Лицо великого инквизитора – бледное, одутловатое. Глаза резало от бессонных ночей. А вся правая сторона лица корчилась в нервном тике (уже параличом тронутая), и говорил, заикаясь:
– Икорки-то, маршал, икорки… Икорка, она вкусная!
А сам перевернул на своих пальцах дюжину перстней – бриллиантами внутрь, чтобы не повредить камушки. Посмотрел Шувалов, как Апраксин икорку к себе тащит, да как треснет его снизу… только зубы ляскнули у фельдмаршала.
– Эть! – сказал и присел.
Загребая черепки, потащил Апраксин скатерть, посыпалась на пол вся посуда и графинчики с рябиновкой и ежевичной (домашнего изготовления). А Шувалов секретаря кликнул – с перьями!
– Степан Федорыч, – сказал инквизитор без видимой злобы, – ты уж не гневайся, что ударил.
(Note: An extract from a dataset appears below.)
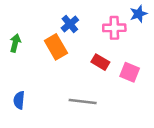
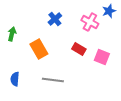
pink cross: (114, 28) -> (90, 22), turned 30
orange rectangle: (56, 47) -> (39, 49), moved
gray line: (83, 101) -> (53, 80), moved

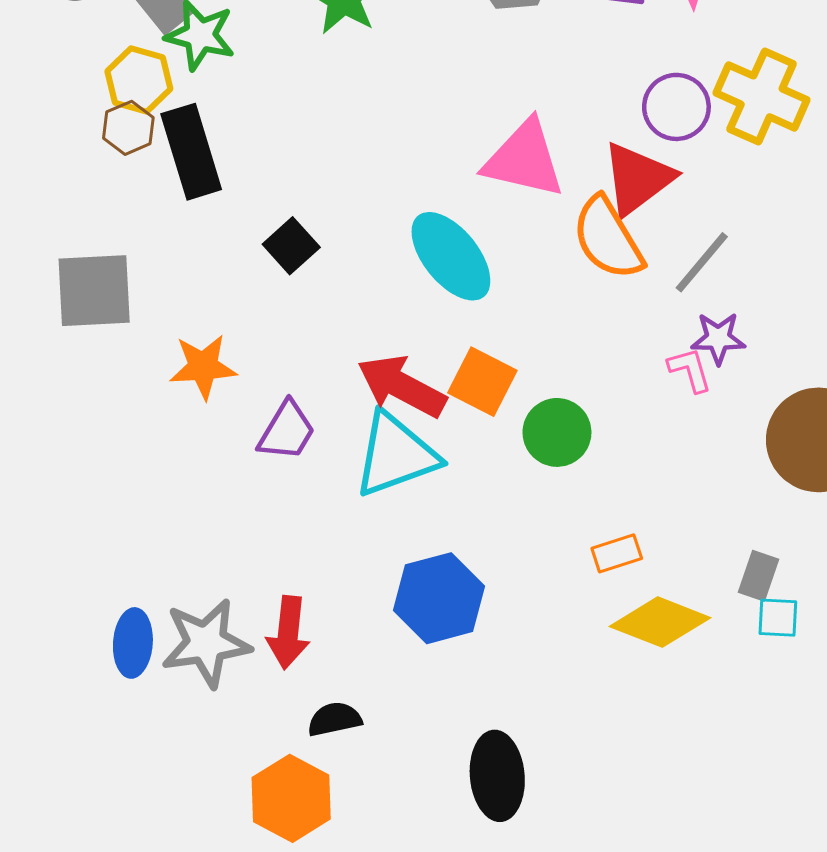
По давнему опыту известно мне, что опосля удара такого испытуемый душу свою облегчает сразу… Говори же теперь без утайки, да скоренько!
– Что говорить-то теперь? – простонал Апраксин, вставая.
– Пункт первый, – продиктовал Шувалов. – Великий канцлер Бестужев-Рюмин ведь писал тебе в ставку… а? Заклинал ведь он тебя именем великой княгини Екатерины, чтобы ты в баталиях не утруждал армию… а? Чтобы ты для внутренних распрей готовил свою военную обсервацию… а? – И, вопросив так, Шувалов склонил голову набочок:
– Чего молчишь? Или не до конца облегчил я тебя?